* _Problems and tasks_
1 > Answer these from the custom autoscaling page below:
(a) What does Omnistrate provide when custom autoscaling is enabled for a Resource?
(b) What does Omnistrate's built-in autoscaling rely on?
(c) Which type of autoscaling supports scaling down to zero replicas?
2 > List every condition that the custom autoscaling page below gives for using Omnistrate's native metric-based autoscaling.

* _Text excerpt_
###
Skip to content

Custom Autoscaling

Overview

Custom autoscaling enables you to implement programmatic control over your Resource scaling decisions when standard metric-based autoscaling doesn't meet your requirements. Unlike Omnistrate's built-in autoscaling that relies on predefined infrastructure or application metrics, custom autoscaling allows you to define completely custom scaling logic based on any business rules, external systems, or complex decision-making processes.

When you enable custom autoscaling for a Resource, Omnistrate provides a local sidecar API that allows your controller to query capacity information and trigger scaling operations. This gives you the flexibility to implement scaling logic in any programming language while leveraging Omnistrate's capacity management capabilities.

When to use custom autoscaling

Use Omnistrate's native metric-based autoscaling when:

  • Scaling based on CPU, memory, or application metrics (queue length, request rate, etc.) meets your needs
  • You want a fully managed, zero-code autoscaling solution
  • Simple threshold-based scaling rules are sufficient for your workload
  • You don't need custom business logic or complex decision-making

Use custom autoscaling when:

  • You need to implement complex business logic that combines multiple conditions or rules
  • You want predictive scaling based on ML models, time series forecasting, or historical patterns
  • You require custom scheduling with complex rules (holidays, events, multi-stage rollouts)
  • You need to integrate external systems into your scaling decisions
  • You want to implement custom cooldown strategies or multi-resource coordination
  • You need programmatic control over scaling with language-specific libraries or frameworks
  • Standard metric-based thresholds don't capture your scaling requirements
  • You need to scale down to zero replicas (custom autoscaling supports scaling to zero)
###
* _Input data_
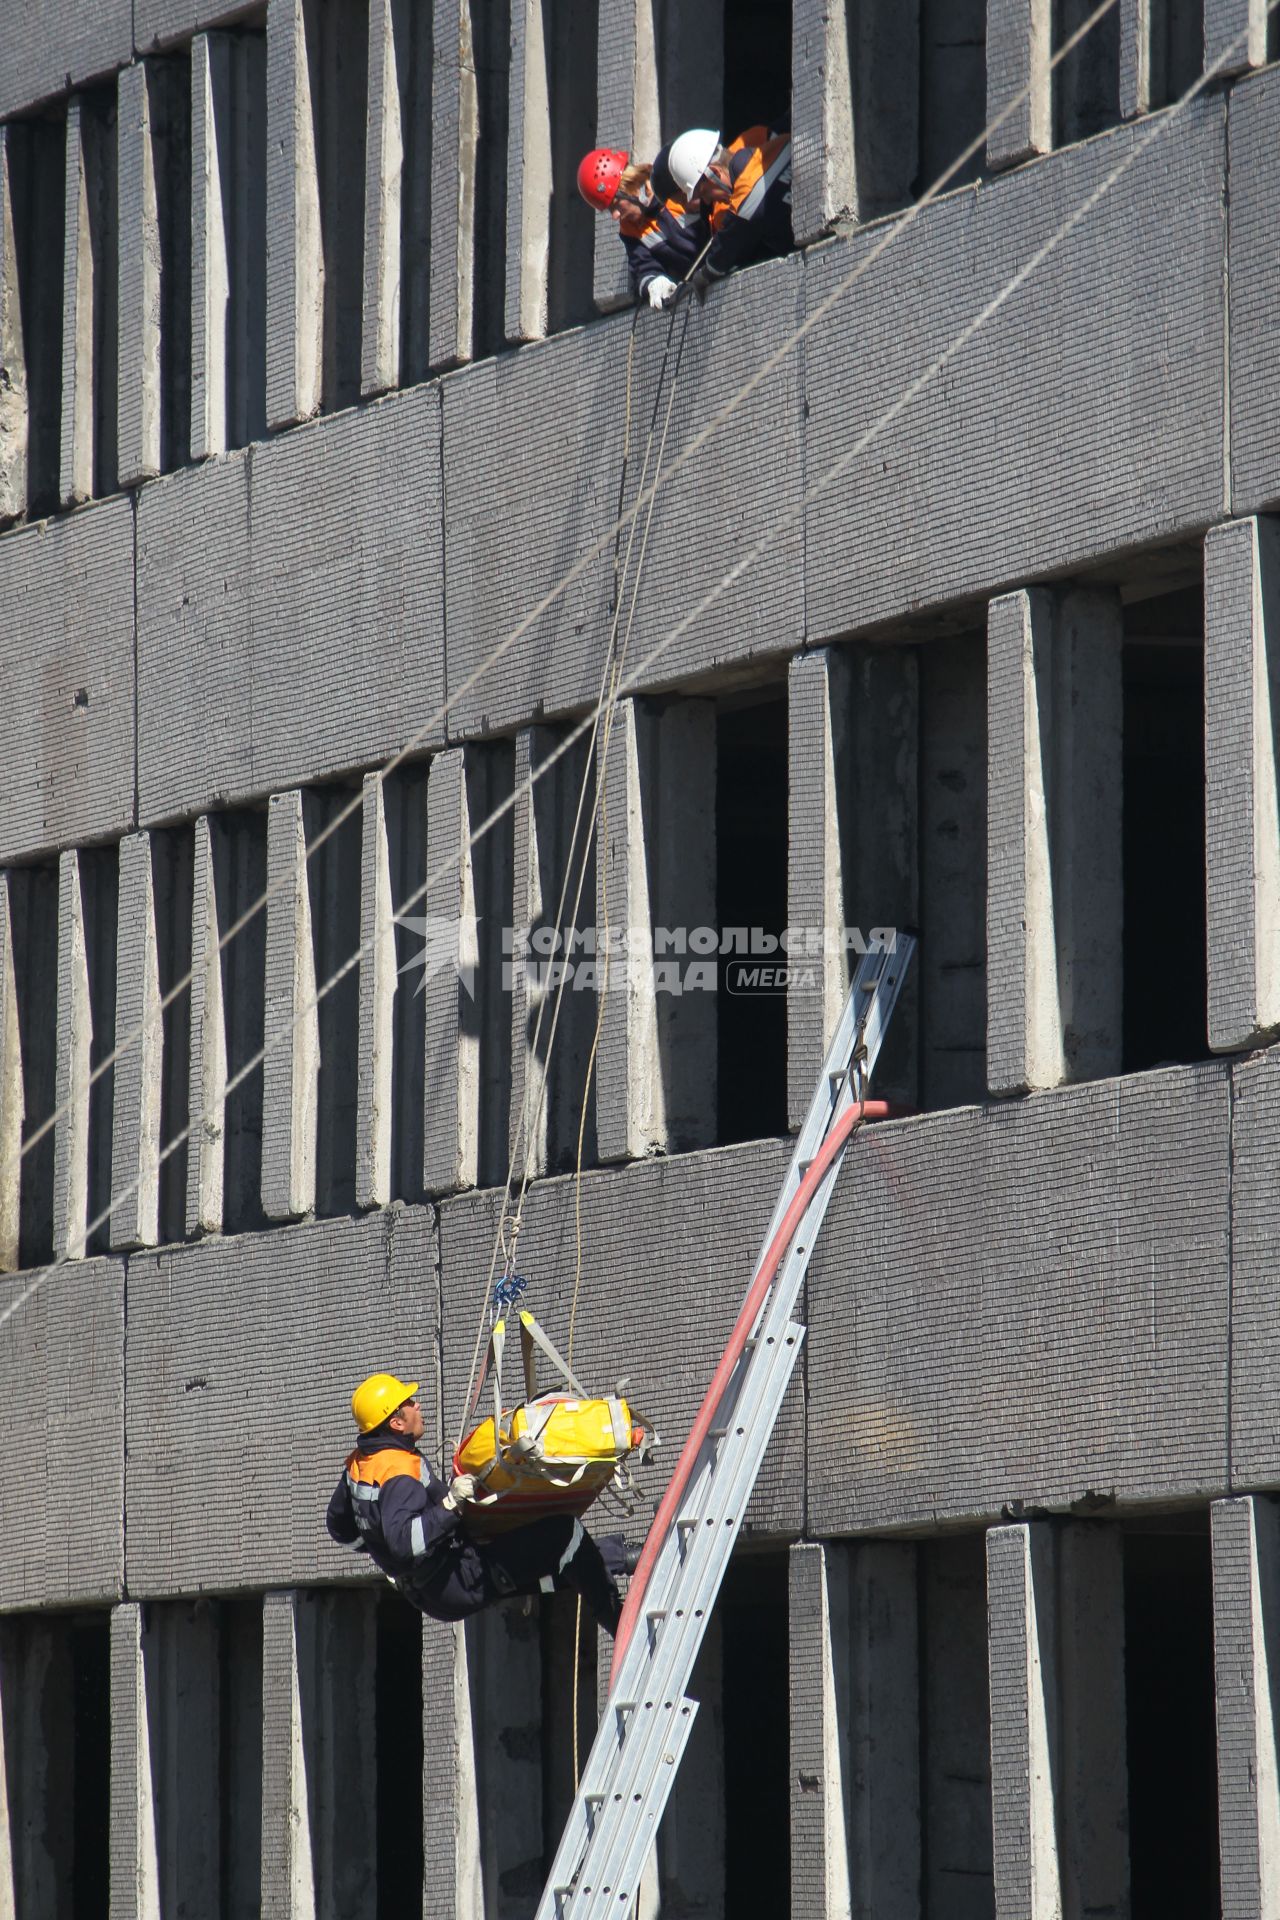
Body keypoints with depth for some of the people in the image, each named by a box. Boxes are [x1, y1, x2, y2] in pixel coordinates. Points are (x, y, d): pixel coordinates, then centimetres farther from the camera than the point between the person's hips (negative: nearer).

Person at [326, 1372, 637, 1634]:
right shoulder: (399, 1473, -26)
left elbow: (338, 1527, 19)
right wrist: (451, 1504, -38)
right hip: (459, 1584, -10)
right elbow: (403, 1543, -38)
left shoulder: (359, 1464, 6)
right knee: (565, 1532, -9)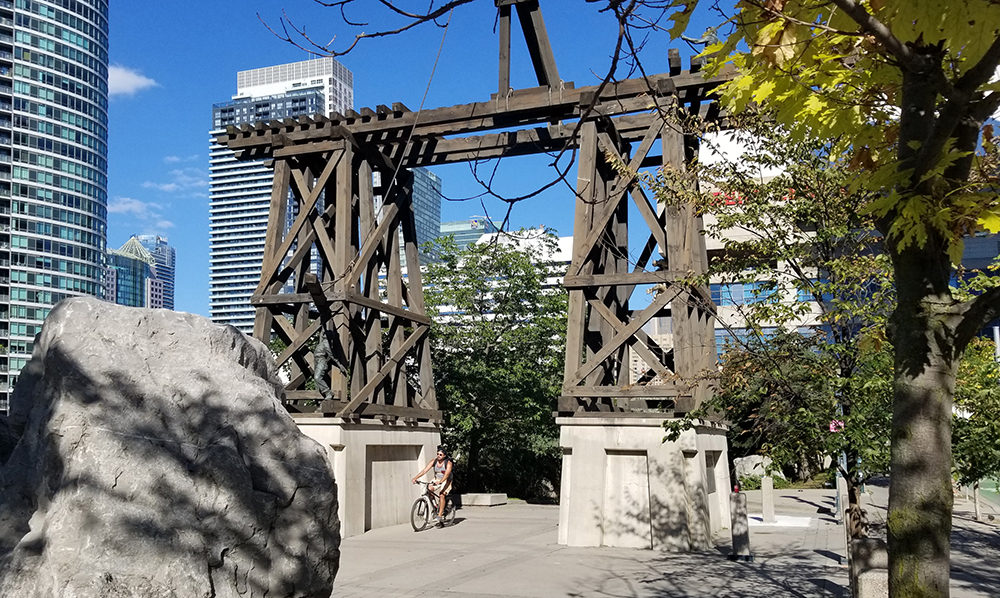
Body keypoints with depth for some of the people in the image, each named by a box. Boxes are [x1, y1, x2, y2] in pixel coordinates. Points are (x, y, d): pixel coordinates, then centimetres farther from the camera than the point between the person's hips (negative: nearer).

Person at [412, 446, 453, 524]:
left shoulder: (448, 463, -18)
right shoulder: (434, 461, -7)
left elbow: (446, 474, -32)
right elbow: (425, 470, -14)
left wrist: (440, 481, -50)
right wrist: (416, 478, -27)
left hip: (446, 481, -4)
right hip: (437, 480, 4)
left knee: (442, 495, -26)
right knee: (429, 488, -24)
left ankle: (440, 515, -21)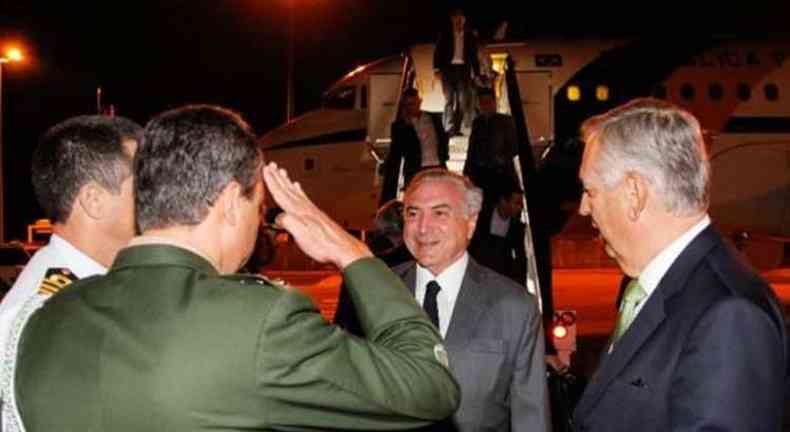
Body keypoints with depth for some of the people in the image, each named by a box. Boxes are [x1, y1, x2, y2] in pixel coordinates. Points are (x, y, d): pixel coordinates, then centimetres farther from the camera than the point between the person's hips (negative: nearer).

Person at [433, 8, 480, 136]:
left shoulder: (470, 36, 10)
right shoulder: (445, 34, 6)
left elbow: (474, 56, 13)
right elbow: (438, 52, 3)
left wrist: (476, 74, 7)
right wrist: (437, 69, -10)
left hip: (464, 69, 2)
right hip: (449, 68, -1)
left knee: (463, 101, -6)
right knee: (449, 100, -6)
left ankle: (457, 128, -2)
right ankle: (449, 129, -9)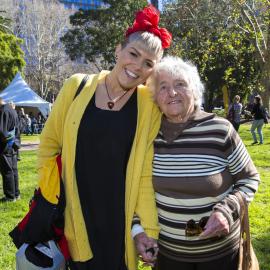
###
* _Responses by task_
1 >
(a) A local sidecar API that lets your controller query capacity information and trigger scaling operations.
(b) Predefined infrastructure or application metrics.
(c) Custom autoscaling.

2 >
- Scaling based on CPU, memory, or application metrics (queue length, request rate, etc.) meets your needs
- You want a fully managed, zero-code autoscaling solution
- Simple threshold-based scaling rules are sufficient for your workload
- You don't need custom business logic or complex decision-making